**OBJETIVO 1:**
Quais jogos a crônica sobre a chuva menciona como partidas que logo perdiam a graça?
**OBJETIVO 2:**
Transcreva da crônica sobre a chuva o trecho que vai de "Obviamente, todo esse" até "era uma aventura.".

**TRECHO FORNECIDO:**
**********
Docemente constrangido, admiti para a atendente que ultrapassei a barreira dos 60
quilômetros por hora nesta longa jornada da vida.
Noves fora, zero, como dizia minha avó. Tenho simpatia pessoal
pela chuva. Em tempo pretérito abordei o tema em várias crônicas. Em uma delas,
escrevi:
Houve um tempo em que o mundo infanto-juvenil de minhas ilusões se transformava. Paradoxalmente, o espaço físico da casa onde morávamos ficava maior. Antes da chuva, só havia o quarto e a cozinha (não tínhamos televisão). As outras dependências eram intocáveis. A sala, sempre preservada, mal começava a garoar, era invadida por xerifes implacáveis e ladrões de trem em fuga. às vezes, bandos de árabes taciturnos demarcavam o terreno entre o sofá e a mesa de jantar. Isso para não mencionar os bandeirantes exterminadores de bugres que viviam ameaçando abrir todas as portas dos armários, na procura ensandecida de suas presas. Tiros de pistola e metralhadora se confundiam com o choro nervoso de minhas irmãs. A mãe sempre reclamava do tempo e dos filhos. Tome cuidado! Não bata na cristaleira! Meu Deus do céu, menino, esse vaso foi presente de tua avó! E com as mãos na cabeça, atravessava o dilúvio doméstico e meteorológico com um interminável rosário de lamentos.
Depois dessa agitação toda, para acalmar
os filhos, ela preparava bolinho frito (bolinho de chuva), nescau, vitamina
de banana. Nos momentos mais desesperadores, premiava os filhos com tapas na
bunda ou puxões de orelha.
Obviamente, todo esse esforço não resolvia a
situação. O sossego era raro. As partidas de damas, dominó, mico-preto, pega-varetas,
rapidamente perdiam a graça. Tudo voltava a ser bagunça. Dona Vina suspirava
aliviada quando podia mandar os filhos brincar na rua. A vida era uma aventura.
**********
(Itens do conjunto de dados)

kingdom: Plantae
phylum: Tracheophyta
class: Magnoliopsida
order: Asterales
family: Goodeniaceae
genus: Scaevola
**********
**RESPOSTA CORRETA 1:**
Damas, dominó, mico-preto e pega-varetas.

**RESPOSTA CORRETA 2:**
Obviamente, todo esse esforço não resolvia a
situação. O sossego era raro. As partidas de damas, dominó, mico-preto, pega-varetas,
rapidamente perdiam a graça. Tudo voltava a ser bagunça. Dona Vina suspirava
aliviada quando podia mandar os filhos brincar na rua. A vida era uma aventura.